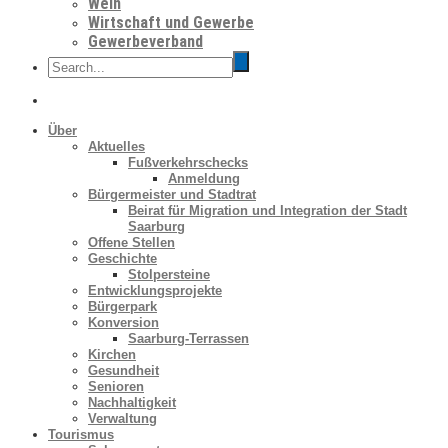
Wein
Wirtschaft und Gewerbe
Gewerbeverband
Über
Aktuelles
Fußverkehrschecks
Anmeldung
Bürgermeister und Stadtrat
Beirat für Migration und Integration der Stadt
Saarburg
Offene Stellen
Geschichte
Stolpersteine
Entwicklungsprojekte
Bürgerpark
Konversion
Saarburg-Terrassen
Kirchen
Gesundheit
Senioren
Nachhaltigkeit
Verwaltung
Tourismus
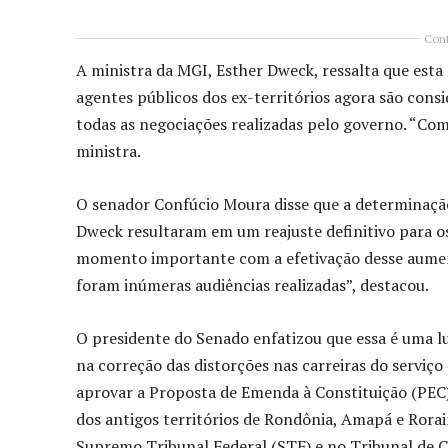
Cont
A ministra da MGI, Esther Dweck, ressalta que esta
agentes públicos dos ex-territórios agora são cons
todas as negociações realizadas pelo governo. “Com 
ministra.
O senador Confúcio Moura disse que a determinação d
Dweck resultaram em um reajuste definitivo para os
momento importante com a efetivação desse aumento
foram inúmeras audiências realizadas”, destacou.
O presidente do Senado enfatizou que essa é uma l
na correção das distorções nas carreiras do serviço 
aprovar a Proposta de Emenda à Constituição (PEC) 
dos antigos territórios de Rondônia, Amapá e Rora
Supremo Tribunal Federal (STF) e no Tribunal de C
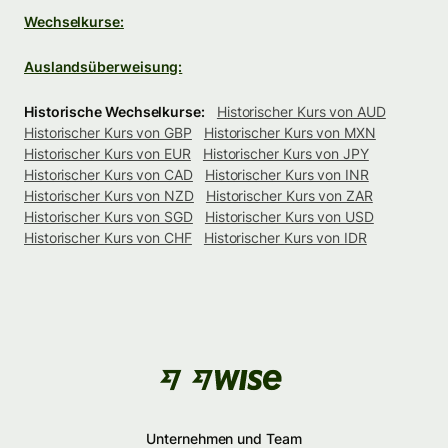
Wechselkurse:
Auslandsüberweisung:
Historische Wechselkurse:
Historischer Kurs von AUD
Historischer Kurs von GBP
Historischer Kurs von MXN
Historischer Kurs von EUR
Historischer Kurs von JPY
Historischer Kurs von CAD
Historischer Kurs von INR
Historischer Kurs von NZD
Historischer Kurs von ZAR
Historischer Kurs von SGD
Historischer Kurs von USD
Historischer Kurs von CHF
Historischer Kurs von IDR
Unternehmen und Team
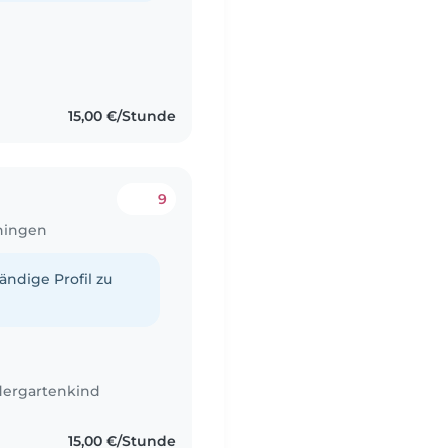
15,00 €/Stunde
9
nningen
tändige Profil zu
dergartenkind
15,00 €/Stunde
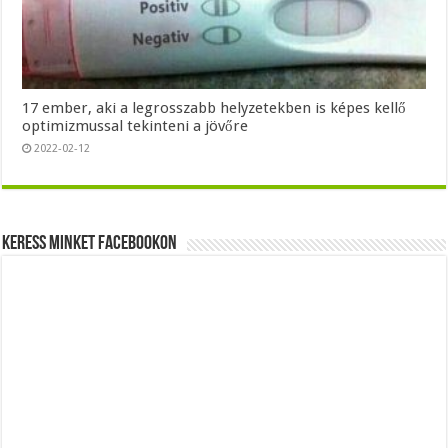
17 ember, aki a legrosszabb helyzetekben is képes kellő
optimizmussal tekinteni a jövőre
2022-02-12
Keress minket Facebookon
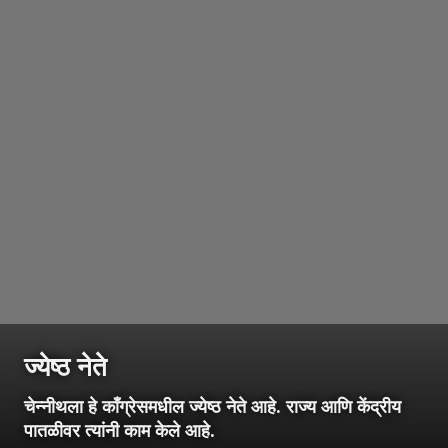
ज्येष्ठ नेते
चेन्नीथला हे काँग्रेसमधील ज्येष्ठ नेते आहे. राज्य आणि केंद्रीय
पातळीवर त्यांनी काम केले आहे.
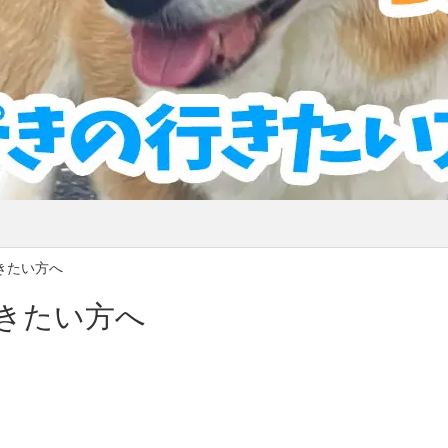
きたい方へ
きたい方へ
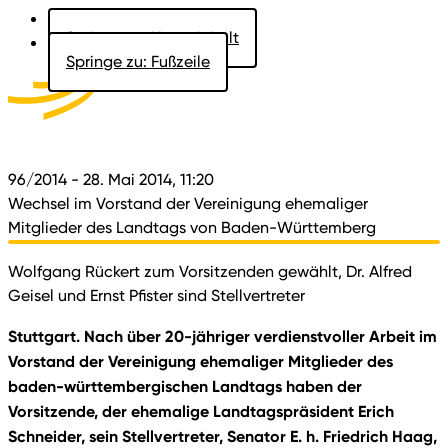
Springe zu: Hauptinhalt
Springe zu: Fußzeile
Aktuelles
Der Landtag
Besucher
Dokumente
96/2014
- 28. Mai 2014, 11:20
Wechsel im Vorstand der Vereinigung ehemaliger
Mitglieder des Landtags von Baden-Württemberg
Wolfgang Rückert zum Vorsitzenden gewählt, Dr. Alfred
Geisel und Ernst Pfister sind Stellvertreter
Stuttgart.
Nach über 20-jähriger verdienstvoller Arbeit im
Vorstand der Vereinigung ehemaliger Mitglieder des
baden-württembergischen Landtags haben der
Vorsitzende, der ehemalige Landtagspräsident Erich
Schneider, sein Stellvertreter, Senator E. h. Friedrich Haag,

------------

Going through the listing above, count every line in which the word "Mitglieder" occurs, and state only the count.

Task solution.
2